Transfer of Water Schemes

Although transfers of water schemes have been completed in certain areas, other areas are lagging far behind. DWAF had to complete these transfers this financial year (2005), but could not do so. DWAF has therefore requested from Treasury to complete the transfers by 2006.


It is therefore recommended that the Committee encourage DWAF to complete these transfers. DWAF could brief the Committee on progress made and provide the Committee with a report about progress made regarding the transfers.


5.5.
Catchment Management Agencies and Water User Associations

Catchment Management Agencies (CMAs) and Water User Associations (WUAs) have been established in certain areas. However, other areas are still lagging behind.
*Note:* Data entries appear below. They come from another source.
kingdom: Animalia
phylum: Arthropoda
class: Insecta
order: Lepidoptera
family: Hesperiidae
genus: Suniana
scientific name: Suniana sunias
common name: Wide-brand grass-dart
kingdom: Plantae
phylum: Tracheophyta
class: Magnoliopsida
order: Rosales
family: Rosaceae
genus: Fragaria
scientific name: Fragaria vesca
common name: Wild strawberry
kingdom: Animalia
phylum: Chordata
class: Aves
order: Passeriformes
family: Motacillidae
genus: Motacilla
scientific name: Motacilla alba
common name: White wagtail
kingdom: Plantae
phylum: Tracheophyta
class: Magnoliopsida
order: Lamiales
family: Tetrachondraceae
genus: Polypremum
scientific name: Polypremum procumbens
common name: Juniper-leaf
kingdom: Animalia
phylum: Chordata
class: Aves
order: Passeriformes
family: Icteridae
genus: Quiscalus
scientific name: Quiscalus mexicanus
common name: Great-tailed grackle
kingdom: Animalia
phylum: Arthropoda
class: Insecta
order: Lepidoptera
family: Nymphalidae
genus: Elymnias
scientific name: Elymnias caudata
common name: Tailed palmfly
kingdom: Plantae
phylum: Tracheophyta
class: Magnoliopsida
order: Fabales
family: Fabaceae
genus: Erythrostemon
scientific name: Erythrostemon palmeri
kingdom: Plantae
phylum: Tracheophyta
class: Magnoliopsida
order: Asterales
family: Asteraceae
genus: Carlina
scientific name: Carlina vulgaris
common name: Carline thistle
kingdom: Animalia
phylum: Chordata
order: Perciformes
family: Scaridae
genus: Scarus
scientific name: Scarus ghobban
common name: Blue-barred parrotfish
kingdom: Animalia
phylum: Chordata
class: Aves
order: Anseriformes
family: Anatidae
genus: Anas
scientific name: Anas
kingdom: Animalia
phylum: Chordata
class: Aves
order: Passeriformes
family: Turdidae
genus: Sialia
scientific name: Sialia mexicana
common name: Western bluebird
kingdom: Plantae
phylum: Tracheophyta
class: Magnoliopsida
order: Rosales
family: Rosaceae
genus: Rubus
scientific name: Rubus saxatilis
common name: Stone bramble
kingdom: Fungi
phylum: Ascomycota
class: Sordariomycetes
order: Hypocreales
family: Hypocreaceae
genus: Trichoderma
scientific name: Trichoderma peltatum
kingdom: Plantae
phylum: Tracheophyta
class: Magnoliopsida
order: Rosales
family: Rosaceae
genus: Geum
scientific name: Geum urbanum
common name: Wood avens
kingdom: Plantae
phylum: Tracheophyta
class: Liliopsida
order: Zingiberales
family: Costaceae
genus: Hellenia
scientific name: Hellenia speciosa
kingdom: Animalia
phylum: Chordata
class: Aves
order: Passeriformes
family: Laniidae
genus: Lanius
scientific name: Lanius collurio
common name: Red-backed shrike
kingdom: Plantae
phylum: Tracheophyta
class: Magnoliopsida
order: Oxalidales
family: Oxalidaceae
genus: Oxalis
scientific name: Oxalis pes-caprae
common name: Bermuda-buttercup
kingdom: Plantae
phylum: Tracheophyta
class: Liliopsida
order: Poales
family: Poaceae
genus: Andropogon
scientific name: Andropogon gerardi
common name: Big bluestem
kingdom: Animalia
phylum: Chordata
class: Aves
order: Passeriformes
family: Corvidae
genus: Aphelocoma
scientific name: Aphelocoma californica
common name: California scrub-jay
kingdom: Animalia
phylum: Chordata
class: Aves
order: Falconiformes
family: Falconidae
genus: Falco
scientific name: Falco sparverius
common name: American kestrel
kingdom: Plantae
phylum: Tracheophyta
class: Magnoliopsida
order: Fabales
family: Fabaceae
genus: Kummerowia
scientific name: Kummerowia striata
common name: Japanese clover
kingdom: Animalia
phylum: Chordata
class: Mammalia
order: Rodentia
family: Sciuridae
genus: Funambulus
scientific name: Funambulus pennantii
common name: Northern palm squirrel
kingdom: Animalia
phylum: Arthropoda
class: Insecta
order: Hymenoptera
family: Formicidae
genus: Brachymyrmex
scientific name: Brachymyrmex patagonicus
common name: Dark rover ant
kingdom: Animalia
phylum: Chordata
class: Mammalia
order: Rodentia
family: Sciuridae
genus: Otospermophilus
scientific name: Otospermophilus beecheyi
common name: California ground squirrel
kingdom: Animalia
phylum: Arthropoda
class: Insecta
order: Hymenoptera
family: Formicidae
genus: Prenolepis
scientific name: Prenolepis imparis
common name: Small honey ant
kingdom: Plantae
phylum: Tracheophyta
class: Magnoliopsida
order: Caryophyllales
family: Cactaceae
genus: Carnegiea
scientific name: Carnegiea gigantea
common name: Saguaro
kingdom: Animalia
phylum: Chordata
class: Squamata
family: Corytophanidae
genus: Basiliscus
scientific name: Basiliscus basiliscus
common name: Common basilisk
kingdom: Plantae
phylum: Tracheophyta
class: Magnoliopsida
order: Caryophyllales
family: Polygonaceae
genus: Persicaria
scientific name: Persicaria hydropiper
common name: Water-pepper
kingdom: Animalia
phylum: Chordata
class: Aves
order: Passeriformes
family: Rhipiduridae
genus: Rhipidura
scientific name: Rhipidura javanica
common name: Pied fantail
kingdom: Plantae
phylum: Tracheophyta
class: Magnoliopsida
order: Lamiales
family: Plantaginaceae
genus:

It is therefore recommended that DWAF monitor progress made in this regard and provide the Committee either trough reports or briefings about progress made in the establishment of these institutions.


5.7.
Sanitation

In his State of the Nation Address the President stated that municipalities and local government must ensure that the target of providing sanitation to 300 000 households per year is met as from 2007.


It is therefore recommended that the Committee request written reports and briefings from municipalities and local government on the progress made by them to reach the target of providing sanitation to the people.


5.8.
Capacity Building

The President has stated that the capacity within municipalities and local government need to be developed for them to deliver appropriate services to the people of South Africa.


It is therefore recommended that the Committee monitor progress made in this regard. Here DWAF can play an important role to facilitate and educate (i.e. educational programmes) municipalities and local government on capacity building programmes.